The toe of her trailing foot caught the edge of the counter and
she began to tumble, headed for a face-plant into the greyed-out
industrial carpet. Alan had the presence of mind to catch her, her tit
crashing into his head, and gentle her to the floor.
"We're going," Mimi said. "Now."
Alan hardly knew where he was anymore. The card was in Mimi's hand,
though, and he reached for it, making a keening noise deep in his
throat.
"Here," she said, handing it to him. When he touched the felted card
stock, he snapped back to himself. "Sorry," he said lamely to the
mesh-back kid.
Mimi yanked his arm and they jumped into the car and he fumbled the key
into the ignition, fumbled the car to life. His head felt like a balloon
on the end of a taut string, floating some yards above his body.

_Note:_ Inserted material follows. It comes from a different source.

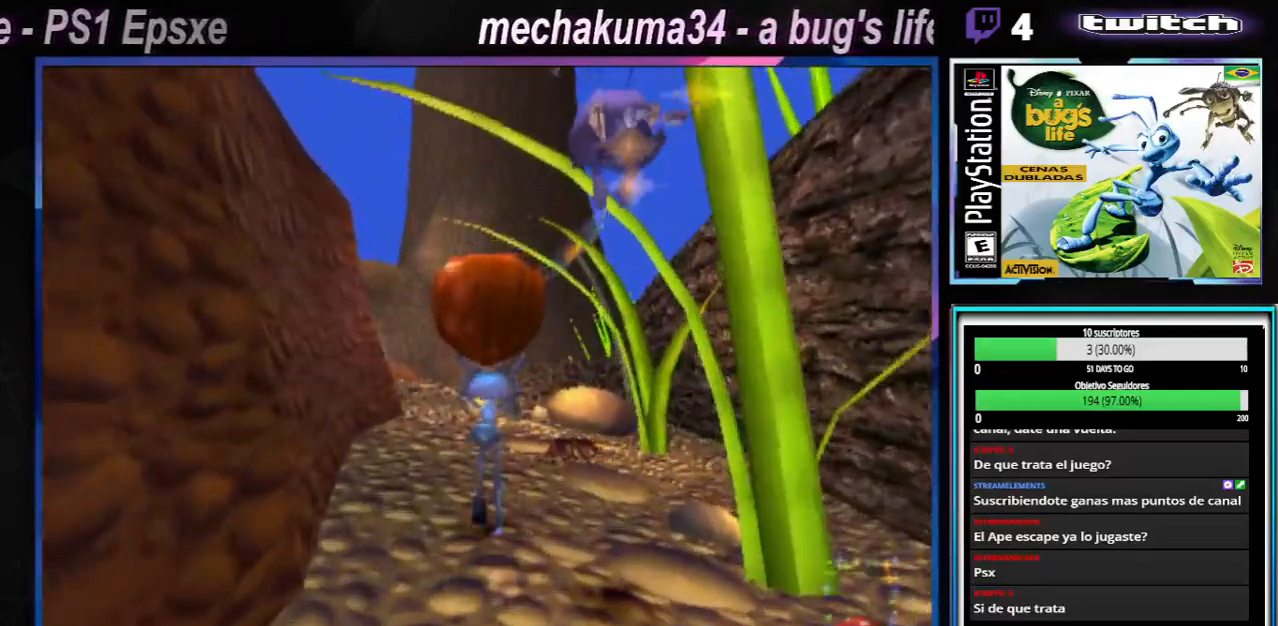
{"buttons": [], "left_stick": "up", "right_stick": "center", "events": []}
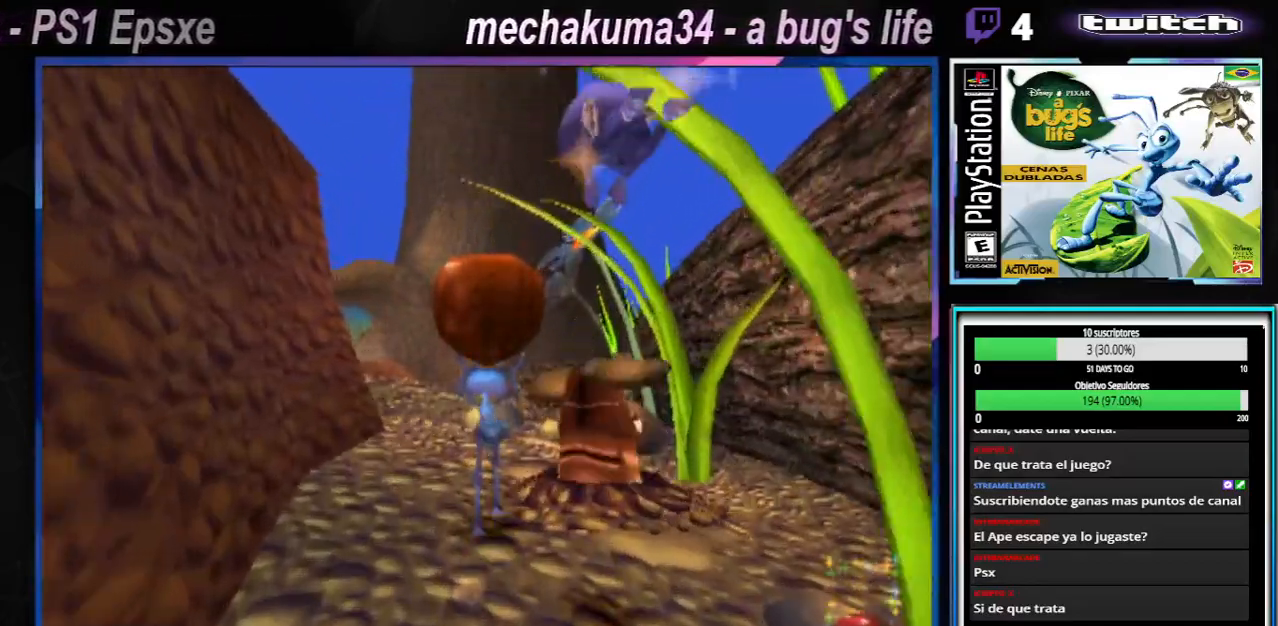
{"buttons": [], "left_stick": "up-left", "right_stick": "center", "events": [[317, "left_stick", "up-left"]]}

He gunned the engine and the body rolled in the trunk. He'd forgotten
about it for a while in the library and now he remembered it
again. Maybe he felt something then, a twitchy twinge of grief, but he
swallowed hard and it went away. The clunk-clunk of the wheels going
over the curb as he missed the curb-cut back out onto the road, Mimi
sucking breath in a hiss as he narrowly avoided getting T-boned by a
rusted-out pickup truck, and then the hum of the road under his wheels.
"Alan?" Mimi said.
"It was my first piece of identification," he said.